* WHAT IS EXPECTED
Rewrite the stretch of entries from the line containing "sub-region: Province du Brabant Wallon" through the end of the entries, swapping "city" for "town" and leaving everything else unchanged. Leave the pictures out of your answer.
***** ENTRIES
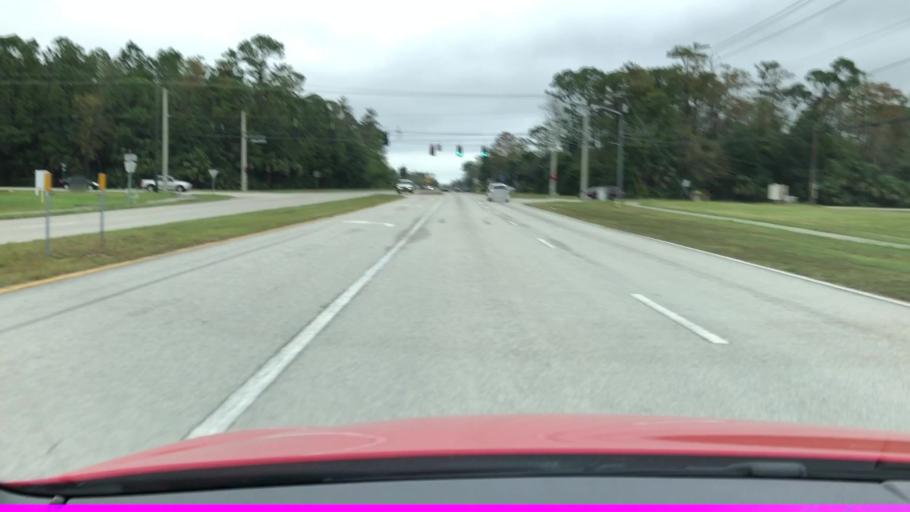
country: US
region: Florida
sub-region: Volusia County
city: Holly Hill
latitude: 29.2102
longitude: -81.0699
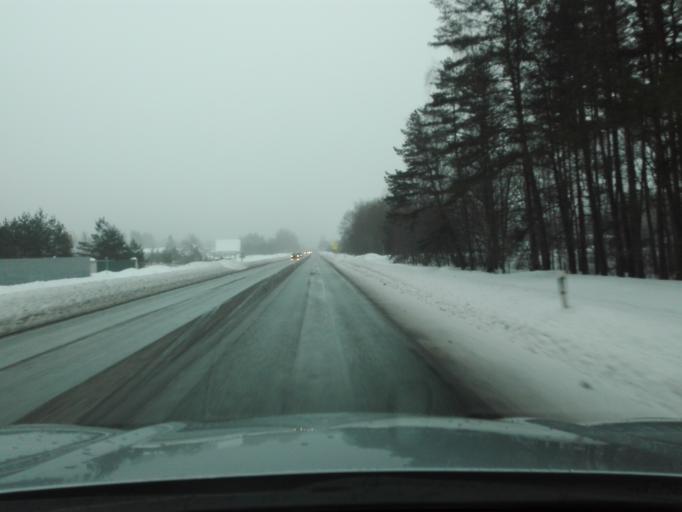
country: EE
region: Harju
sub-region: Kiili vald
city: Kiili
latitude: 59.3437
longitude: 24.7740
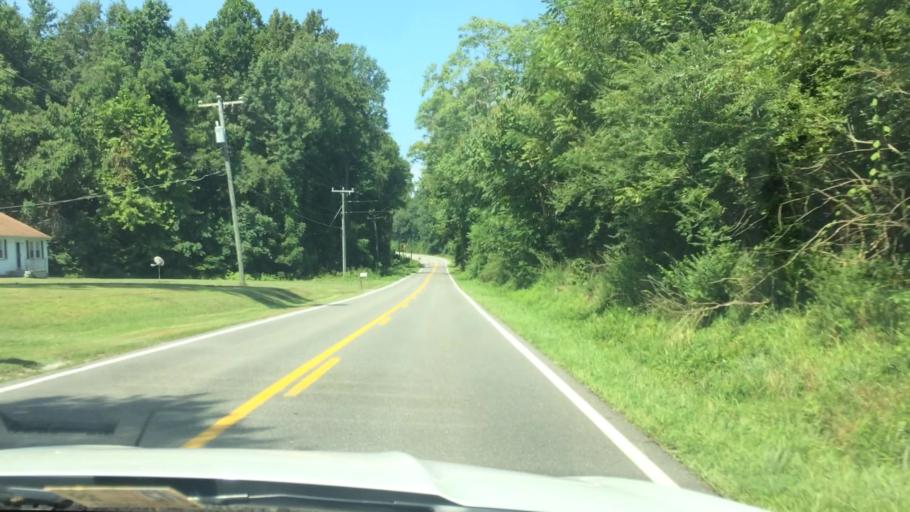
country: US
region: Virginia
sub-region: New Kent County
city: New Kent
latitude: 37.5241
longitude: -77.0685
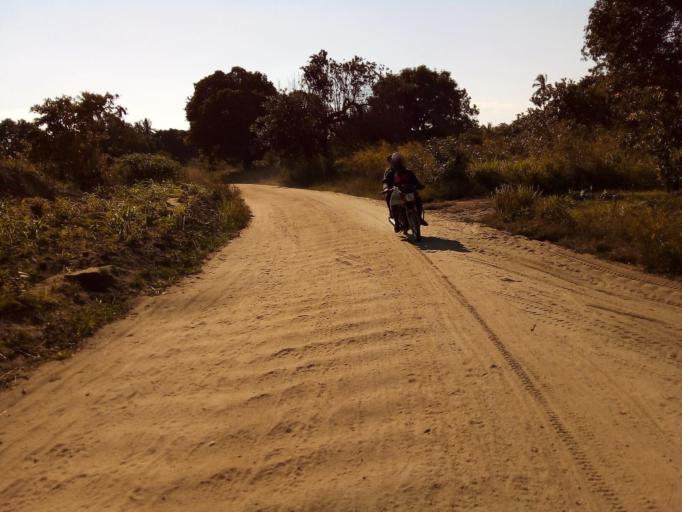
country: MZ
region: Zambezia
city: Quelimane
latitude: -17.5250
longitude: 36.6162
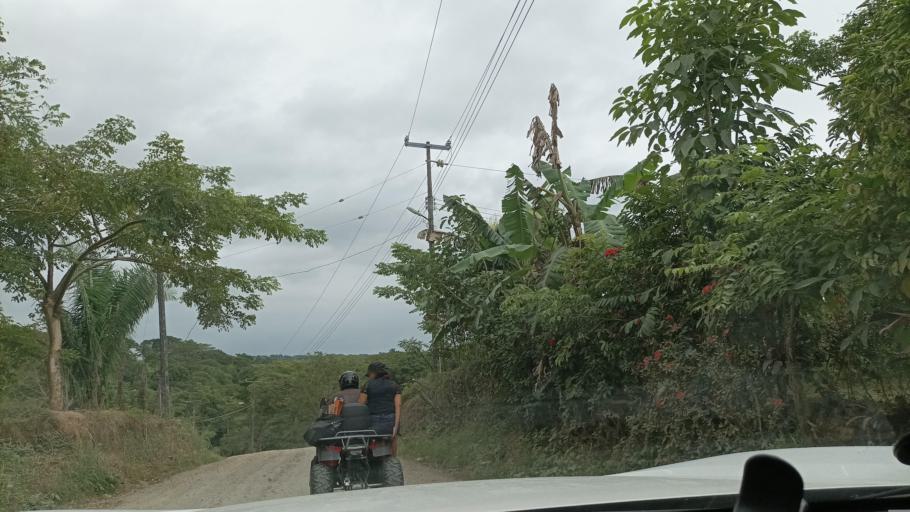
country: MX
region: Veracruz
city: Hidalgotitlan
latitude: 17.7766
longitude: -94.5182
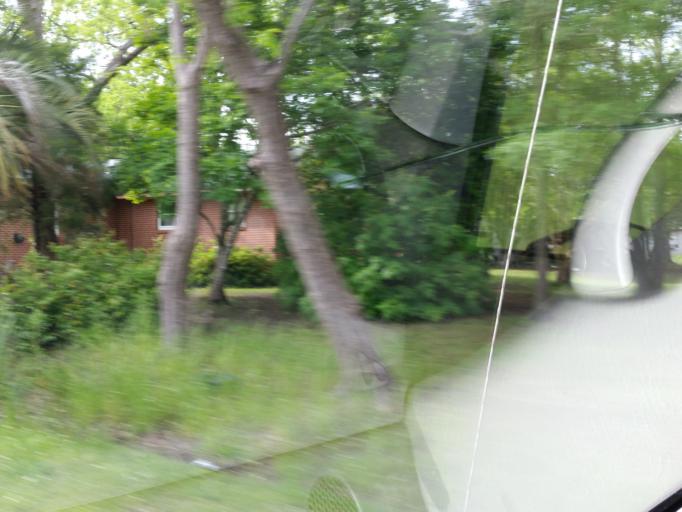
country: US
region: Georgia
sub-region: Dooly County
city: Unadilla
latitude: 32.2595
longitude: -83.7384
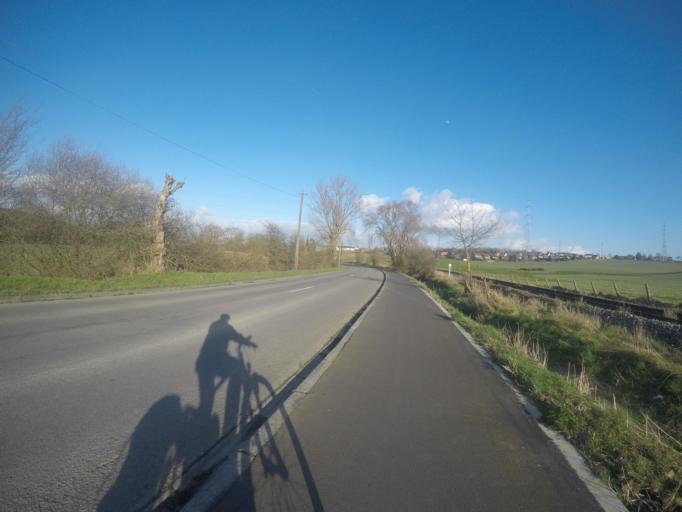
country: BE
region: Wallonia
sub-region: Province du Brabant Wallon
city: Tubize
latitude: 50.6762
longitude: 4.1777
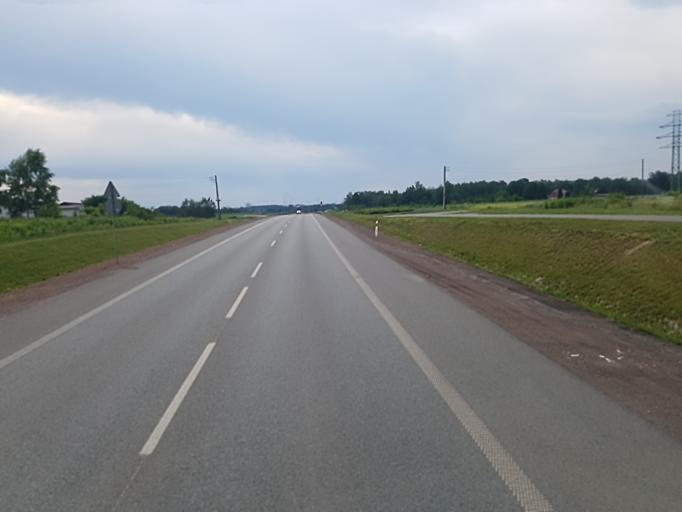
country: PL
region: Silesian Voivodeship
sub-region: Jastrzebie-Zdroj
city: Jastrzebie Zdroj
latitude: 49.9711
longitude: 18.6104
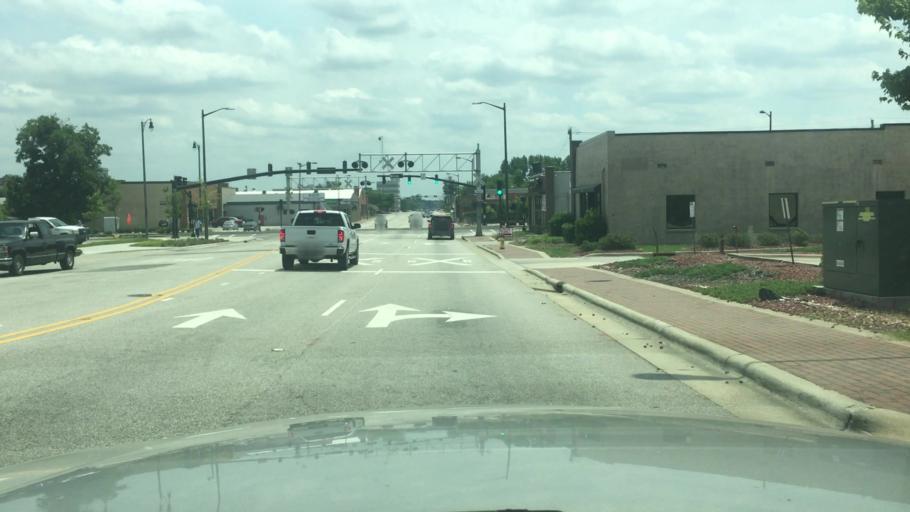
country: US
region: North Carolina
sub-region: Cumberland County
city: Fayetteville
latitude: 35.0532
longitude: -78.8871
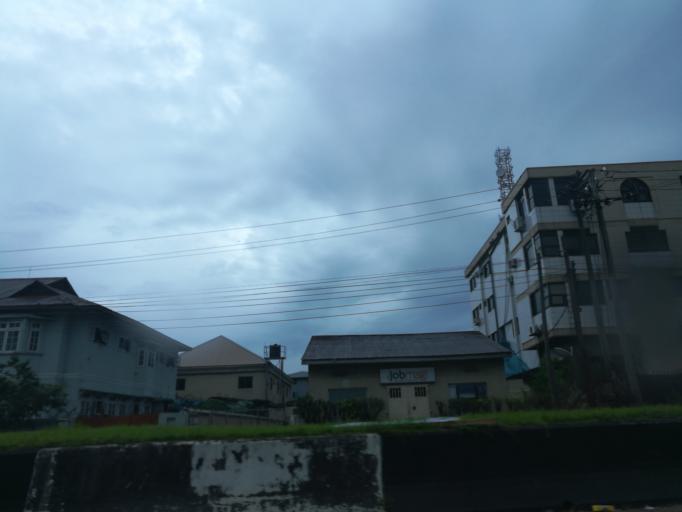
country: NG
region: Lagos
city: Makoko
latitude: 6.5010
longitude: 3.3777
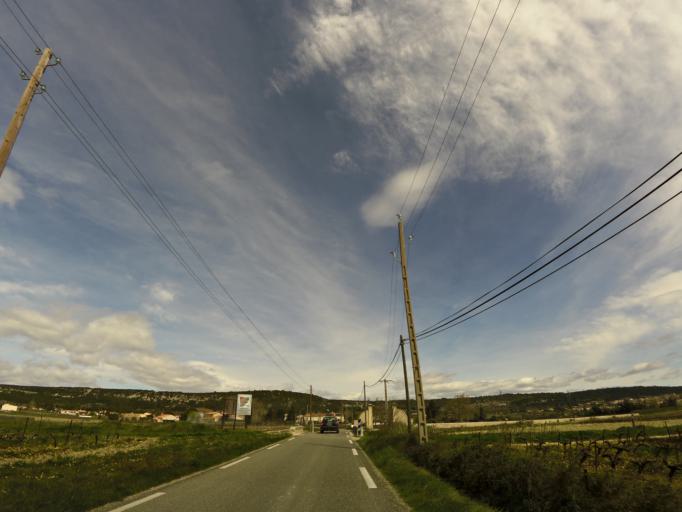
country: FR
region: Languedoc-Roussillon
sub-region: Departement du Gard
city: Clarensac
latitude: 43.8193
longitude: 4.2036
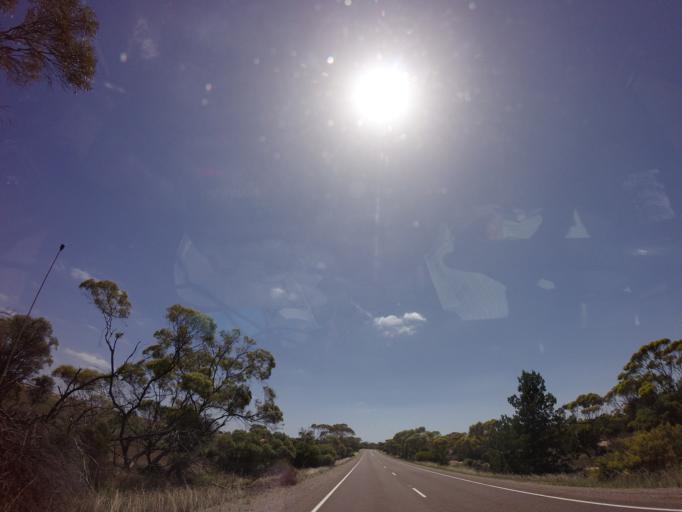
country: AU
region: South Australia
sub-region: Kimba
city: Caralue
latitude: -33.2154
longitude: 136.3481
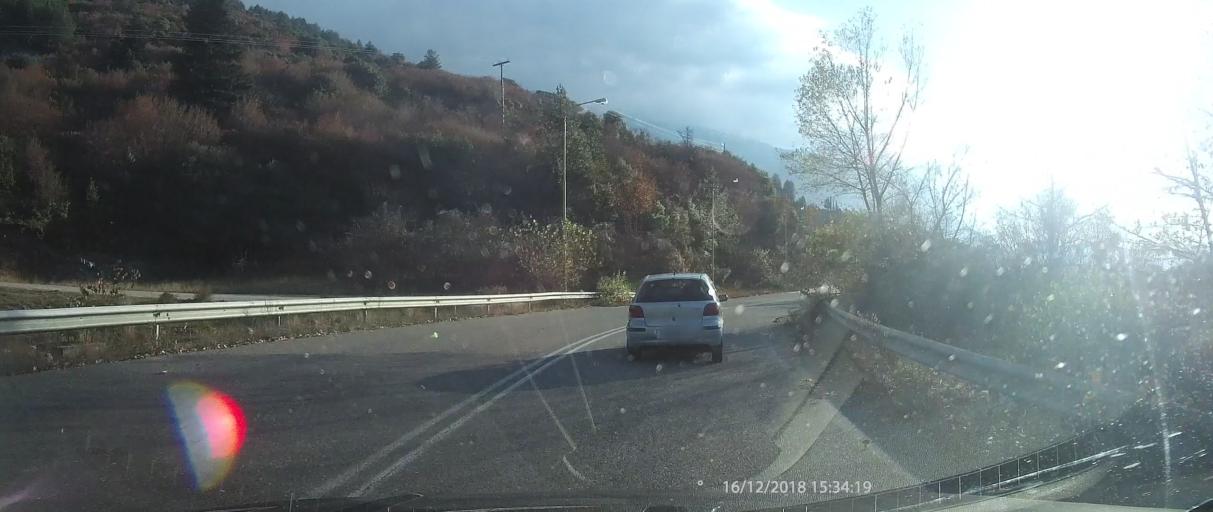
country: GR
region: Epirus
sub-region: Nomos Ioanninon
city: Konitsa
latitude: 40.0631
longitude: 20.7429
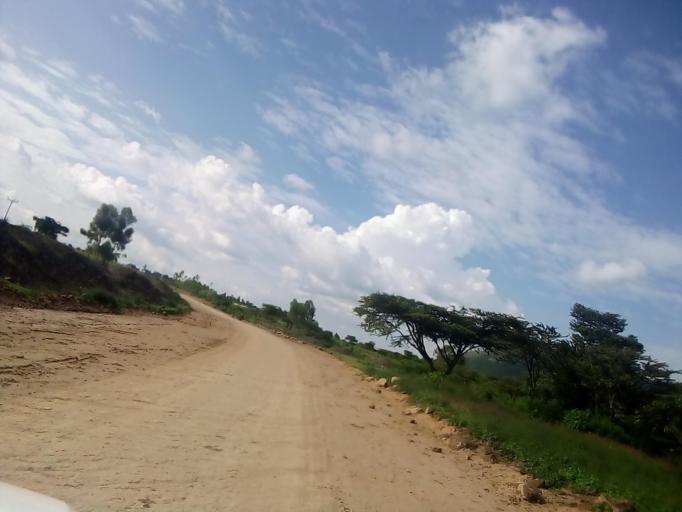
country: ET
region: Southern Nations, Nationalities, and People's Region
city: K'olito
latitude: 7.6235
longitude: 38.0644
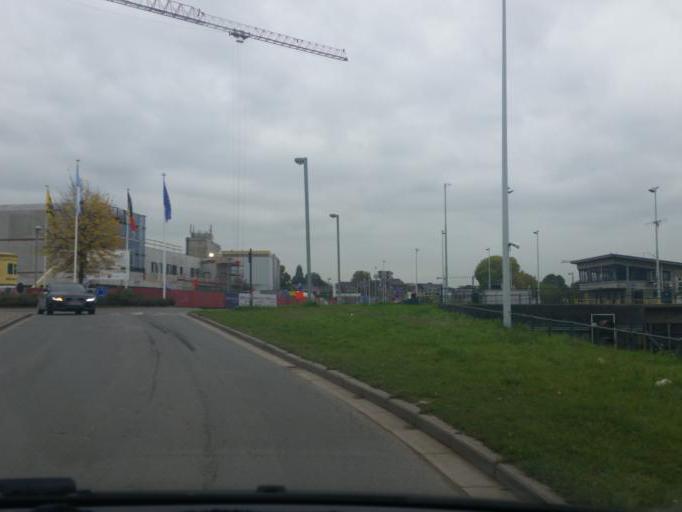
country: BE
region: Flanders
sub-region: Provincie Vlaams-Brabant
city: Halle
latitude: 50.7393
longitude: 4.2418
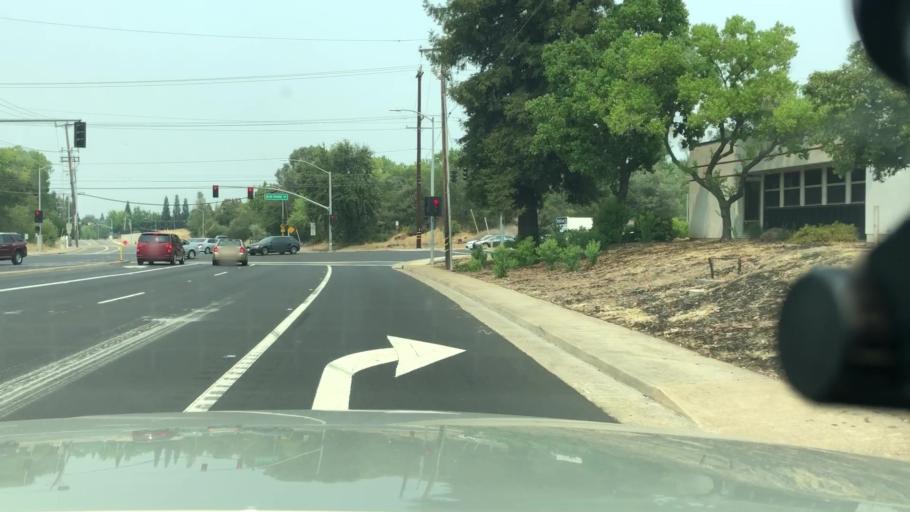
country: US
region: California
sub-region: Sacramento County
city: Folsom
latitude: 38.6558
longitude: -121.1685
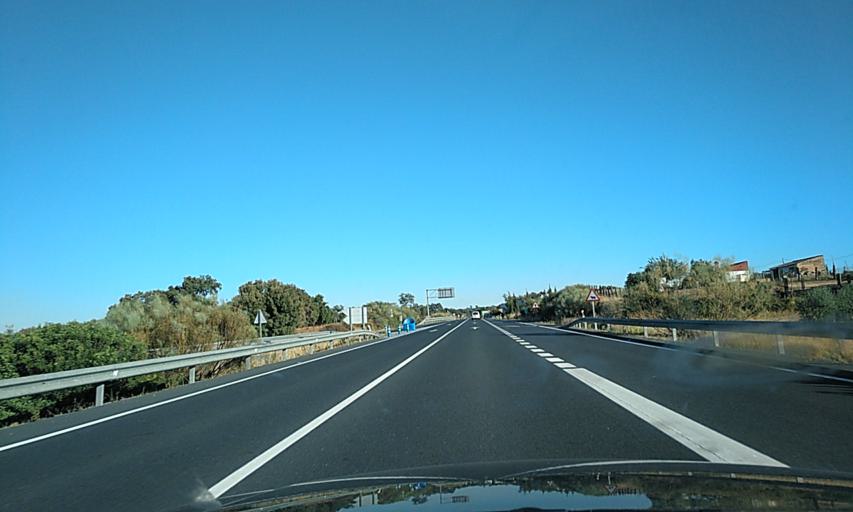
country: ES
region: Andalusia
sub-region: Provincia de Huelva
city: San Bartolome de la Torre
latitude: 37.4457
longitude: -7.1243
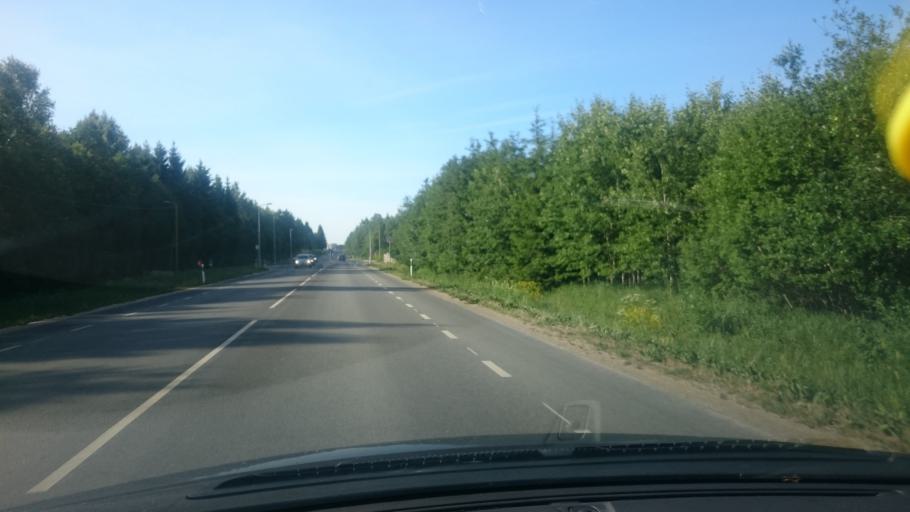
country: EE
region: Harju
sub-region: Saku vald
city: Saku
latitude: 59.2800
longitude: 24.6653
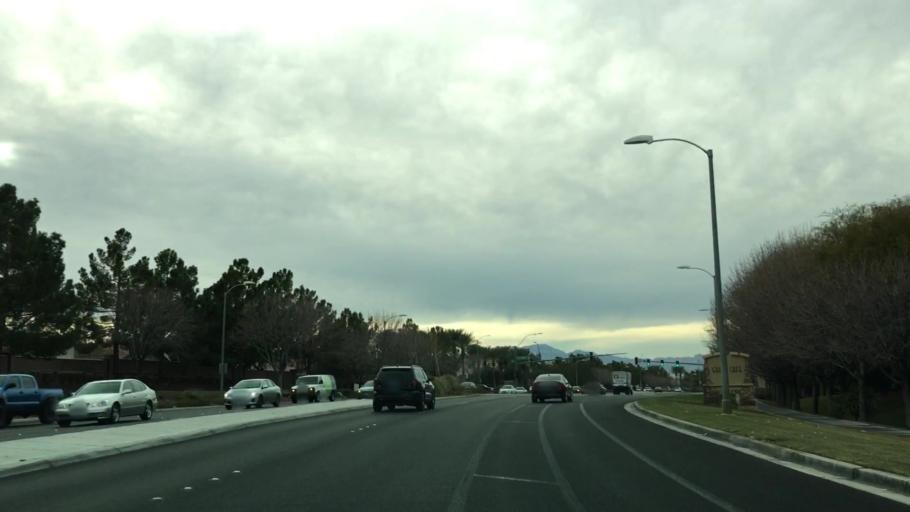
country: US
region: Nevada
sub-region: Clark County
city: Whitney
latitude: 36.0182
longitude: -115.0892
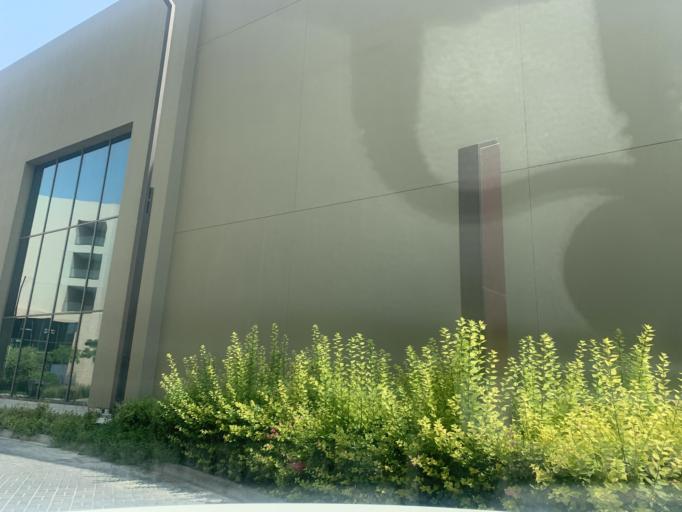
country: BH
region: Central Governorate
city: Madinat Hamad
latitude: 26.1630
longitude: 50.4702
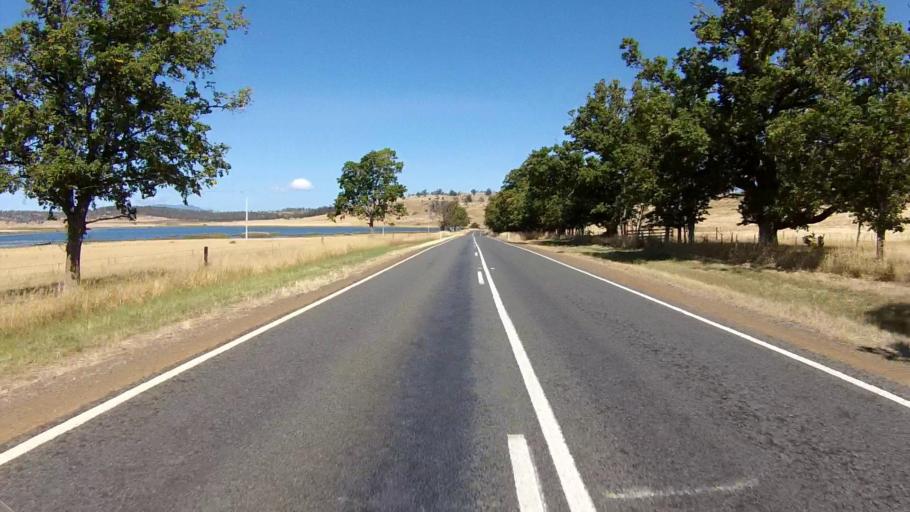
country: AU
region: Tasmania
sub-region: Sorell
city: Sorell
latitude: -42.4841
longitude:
**********
* OUTPUT OF THE TASK
sub-region: Province du Brabant Wallon
town: Tubize
latitude: 50.6762
longitude: 4.1777
country: PL
region: Silesian Voivodeship
sub-region: Jastrzebie-Zdroj
town: Jastrzebie Zdroj
latitude: 49.9711
longitude: 18.6104
country: US
region: North Carolina
sub-region: Cumberland County
town: Fayetteville
latitude: 35.0532
longitude: -78.8871
country: NG
region: Lagos
town: Makoko
latitude: 6.5010
longitude: 3.3777
country: FR
region: Languedoc-Roussillon
sub-region: Departement du Gard
town: Clarensac
latitude: 43.8193
longitude: 4.2036
country: AU
region: South Australia
sub-region: Kimba
town: Caralue
latitude: -33.2154
longitude: 136.3481
country: GR
region: Epirus
sub-region: Nomos Ioanninon
town: Konitsa
latitude: 40.0631
longitude: 20.7429
country: ET
region: Southern Nations, Nationalities, and People's Region
town: K'olito
latitude: 7.6235
longitude: 38.0644
country: BE
region: Flanders
sub-region: Provincie Vlaams-Brabant
town: Halle
latitude: 50.7393
longitude: 4.2418
country: US
region: California
sub-region: Sacramento County
town: Folsom
latitude: 38.6558
longitude: -121.1685
country: ES
region: Andalusia
sub-region: Provincia de Huelva
town: San Bartolome de la Torre
latitude: 37.4457
longitude: -7.1243
country: EE
region: Harju
sub-region: Saku vald
town: Saku
latitude: 59.2800
longitude: 24.6653
country: US
region: Nevada
sub-region: Clark County
town: Whitney
latitude: 36.0182
longitude: -115.0892
country: BH
region: Central Governorate
town: Madinat Hamad
latitude: 26.1630
longitude: 50.4702
country: AU
region: Tasmania
sub-region: Sorell
town: Sorell
latitude: -42.4841
longitude:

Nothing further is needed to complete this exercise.